SUPPLIED INFORMATION:

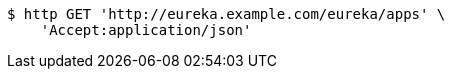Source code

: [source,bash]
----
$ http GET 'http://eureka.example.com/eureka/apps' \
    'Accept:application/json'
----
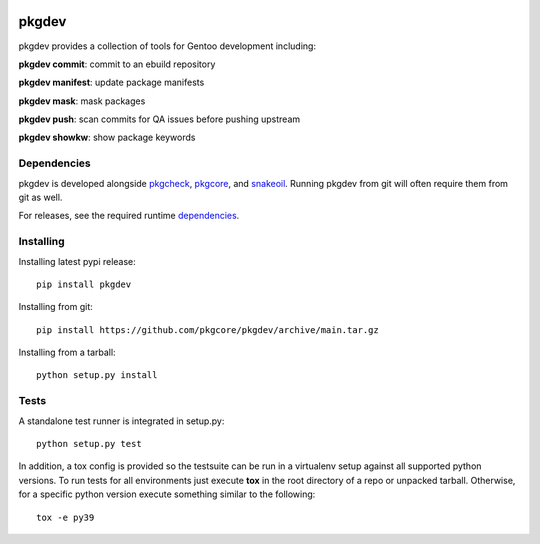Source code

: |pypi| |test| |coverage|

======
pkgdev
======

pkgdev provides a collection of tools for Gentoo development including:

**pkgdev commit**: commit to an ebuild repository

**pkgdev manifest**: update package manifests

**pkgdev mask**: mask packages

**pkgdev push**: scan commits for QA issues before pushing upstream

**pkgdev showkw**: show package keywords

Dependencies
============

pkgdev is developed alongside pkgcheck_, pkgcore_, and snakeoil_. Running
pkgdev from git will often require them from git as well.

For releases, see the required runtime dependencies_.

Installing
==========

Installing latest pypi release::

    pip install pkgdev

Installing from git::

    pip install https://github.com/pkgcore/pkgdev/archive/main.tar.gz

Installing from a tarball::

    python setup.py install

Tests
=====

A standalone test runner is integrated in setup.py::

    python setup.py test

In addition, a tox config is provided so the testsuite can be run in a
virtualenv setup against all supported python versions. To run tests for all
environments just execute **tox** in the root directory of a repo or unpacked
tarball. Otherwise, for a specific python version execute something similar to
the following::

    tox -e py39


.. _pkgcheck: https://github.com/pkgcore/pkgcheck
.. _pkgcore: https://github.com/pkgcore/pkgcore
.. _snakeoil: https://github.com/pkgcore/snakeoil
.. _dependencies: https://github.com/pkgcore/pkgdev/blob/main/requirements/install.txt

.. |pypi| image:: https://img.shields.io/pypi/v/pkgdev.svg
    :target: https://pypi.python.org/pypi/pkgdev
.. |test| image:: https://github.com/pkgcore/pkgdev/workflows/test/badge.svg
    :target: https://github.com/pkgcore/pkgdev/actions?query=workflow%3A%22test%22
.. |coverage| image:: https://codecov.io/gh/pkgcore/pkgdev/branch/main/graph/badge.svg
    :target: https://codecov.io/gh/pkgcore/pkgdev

---

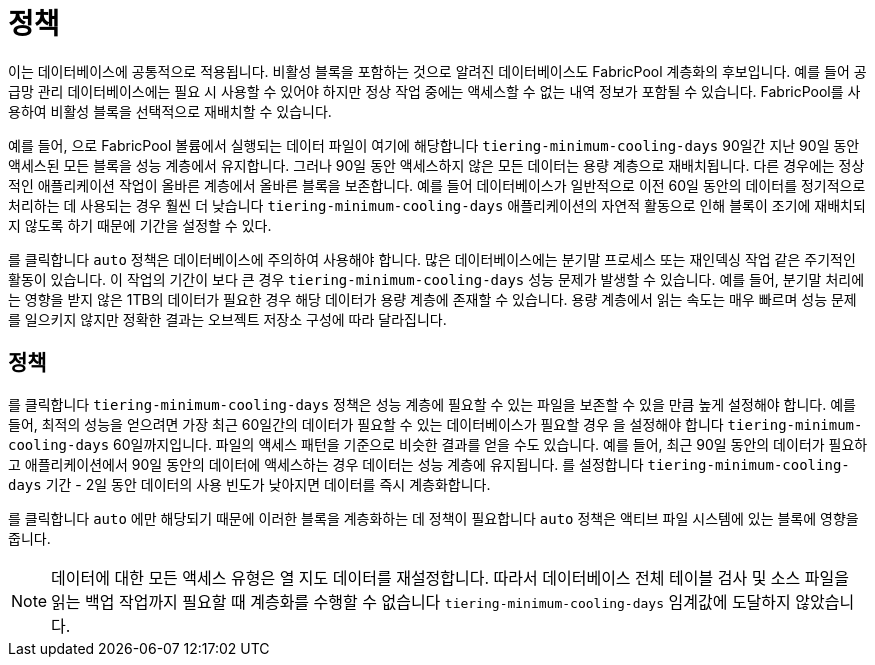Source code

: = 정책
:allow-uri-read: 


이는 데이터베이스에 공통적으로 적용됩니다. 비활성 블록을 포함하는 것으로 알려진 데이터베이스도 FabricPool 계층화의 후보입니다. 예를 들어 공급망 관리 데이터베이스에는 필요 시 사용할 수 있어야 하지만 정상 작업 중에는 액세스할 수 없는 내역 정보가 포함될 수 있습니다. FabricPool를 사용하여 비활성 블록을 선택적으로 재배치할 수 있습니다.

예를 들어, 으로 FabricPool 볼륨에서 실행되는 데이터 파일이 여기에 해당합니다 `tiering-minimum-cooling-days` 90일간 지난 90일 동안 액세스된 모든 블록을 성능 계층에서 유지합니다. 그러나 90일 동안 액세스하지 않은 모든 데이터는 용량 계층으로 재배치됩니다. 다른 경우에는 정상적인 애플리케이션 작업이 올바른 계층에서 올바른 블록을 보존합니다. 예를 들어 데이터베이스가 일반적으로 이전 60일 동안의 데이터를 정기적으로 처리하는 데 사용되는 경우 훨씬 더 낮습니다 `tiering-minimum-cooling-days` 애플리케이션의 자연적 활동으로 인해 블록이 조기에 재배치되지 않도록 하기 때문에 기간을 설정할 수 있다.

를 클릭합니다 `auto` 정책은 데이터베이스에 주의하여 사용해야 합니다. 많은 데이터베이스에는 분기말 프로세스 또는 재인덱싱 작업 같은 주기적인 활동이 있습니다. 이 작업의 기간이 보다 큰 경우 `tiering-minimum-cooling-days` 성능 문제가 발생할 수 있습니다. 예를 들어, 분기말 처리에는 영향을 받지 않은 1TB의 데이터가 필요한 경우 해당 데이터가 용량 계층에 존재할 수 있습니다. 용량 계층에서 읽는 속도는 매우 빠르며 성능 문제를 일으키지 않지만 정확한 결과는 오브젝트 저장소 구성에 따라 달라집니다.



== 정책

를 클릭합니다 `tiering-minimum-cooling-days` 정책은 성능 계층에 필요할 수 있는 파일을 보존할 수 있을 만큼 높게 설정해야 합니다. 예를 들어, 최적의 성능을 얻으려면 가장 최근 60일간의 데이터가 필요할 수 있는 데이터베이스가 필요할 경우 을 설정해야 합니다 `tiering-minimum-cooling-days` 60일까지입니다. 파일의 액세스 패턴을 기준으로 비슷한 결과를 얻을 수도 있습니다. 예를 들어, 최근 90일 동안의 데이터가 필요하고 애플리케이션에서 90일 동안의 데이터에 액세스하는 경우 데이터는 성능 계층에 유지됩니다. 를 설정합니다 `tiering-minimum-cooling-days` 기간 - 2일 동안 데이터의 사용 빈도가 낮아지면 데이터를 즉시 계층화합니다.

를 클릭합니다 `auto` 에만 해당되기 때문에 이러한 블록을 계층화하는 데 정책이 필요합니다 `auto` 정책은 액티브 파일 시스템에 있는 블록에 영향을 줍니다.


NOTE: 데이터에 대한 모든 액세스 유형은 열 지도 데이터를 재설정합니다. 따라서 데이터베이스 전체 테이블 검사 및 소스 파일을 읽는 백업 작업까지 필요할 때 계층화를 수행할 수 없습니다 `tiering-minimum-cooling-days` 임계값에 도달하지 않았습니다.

TASK TO CARRY OUT:
Check every line of the entries above, and copy those that carry the string "tiering".

REPLY TO THE EXERCISE:
예를 들어, 으로 FabricPool 볼륨에서 실행되는 데이터 파일이 여기에 해당합니다 `tiering-minimum-cooling-days` 90일간 지난 90일 동안 액세스된 모든 블록을 성능 계층에서 유지합니다. 그러나 90일 동안 액세스하지 않은 모든 데이터는 용량 계층으로 재배치됩니다. 다른 경우에는 정상적인 애플리케이션 작업이 올바른 계층에서 올바른 블록을 보존합니다. 예를 들어 데이터베이스가 일반적으로 이전 60일 동안의 데이터를 정기적으로 처리하는 데 사용되는 경우 훨씬 더 낮습니다 `tiering-minimum-cooling-days` 애플리케이션의 자연적 활동으로 인해 블록이 조기에 재배치되지 않도록 하기 때문에 기간을 설정할 수 있다.
를 클릭합니다 `auto` 정책은 데이터베이스에 주의하여 사용해야 합니다. 많은 데이터베이스에는 분기말 프로세스 또는 재인덱싱 작업 같은 주기적인 활동이 있습니다. 이 작업의 기간이 보다 큰 경우 `tiering-minimum-cooling-days` 성능 문제가 발생할 수 있습니다. 예를 들어, 분기말 처리에는 영향을 받지 않은 1TB의 데이터가 필요한 경우 해당 데이터가 용량 계층에 존재할 수 있습니다. 용량 계층에서 읽는 속도는 매우 빠르며 성능 문제를 일으키지 않지만 정확한 결과는 오브젝트 저장소 구성에 따라 달라집니다.
를 클릭합니다 `tiering-minimum-cooling-days` 정책은 성능 계층에 필요할 수 있는 파일을 보존할 수 있을 만큼 높게 설정해야 합니다. 예를 들어, 최적의 성능을 얻으려면 가장 최근 60일간의 데이터가 필요할 수 있는 데이터베이스가 필요할 경우 을 설정해야 합니다 `tiering-minimum-cooling-days` 60일까지입니다. 파일의 액세스 패턴을 기준으로 비슷한 결과를 얻을 수도 있습니다. 예를 들어, 최근 90일 동안의 데이터가 필요하고 애플리케이션에서 90일 동안의 데이터에 액세스하는 경우 데이터는 성능 계층에 유지됩니다. 를 설정합니다 `tiering-minimum-cooling-days` 기간 - 2일 동안 데이터의 사용 빈도가 낮아지면 데이터를 즉시 계층화합니다.
NOTE: 데이터에 대한 모든 액세스 유형은 열 지도 데이터를 재설정합니다. 따라서 데이터베이스 전체 테이블 검사 및 소스 파일을 읽는 백업 작업까지 필요할 때 계층화를 수행할 수 없습니다 `tiering-minimum-cooling-days` 임계값에 도달하지 않았습니다.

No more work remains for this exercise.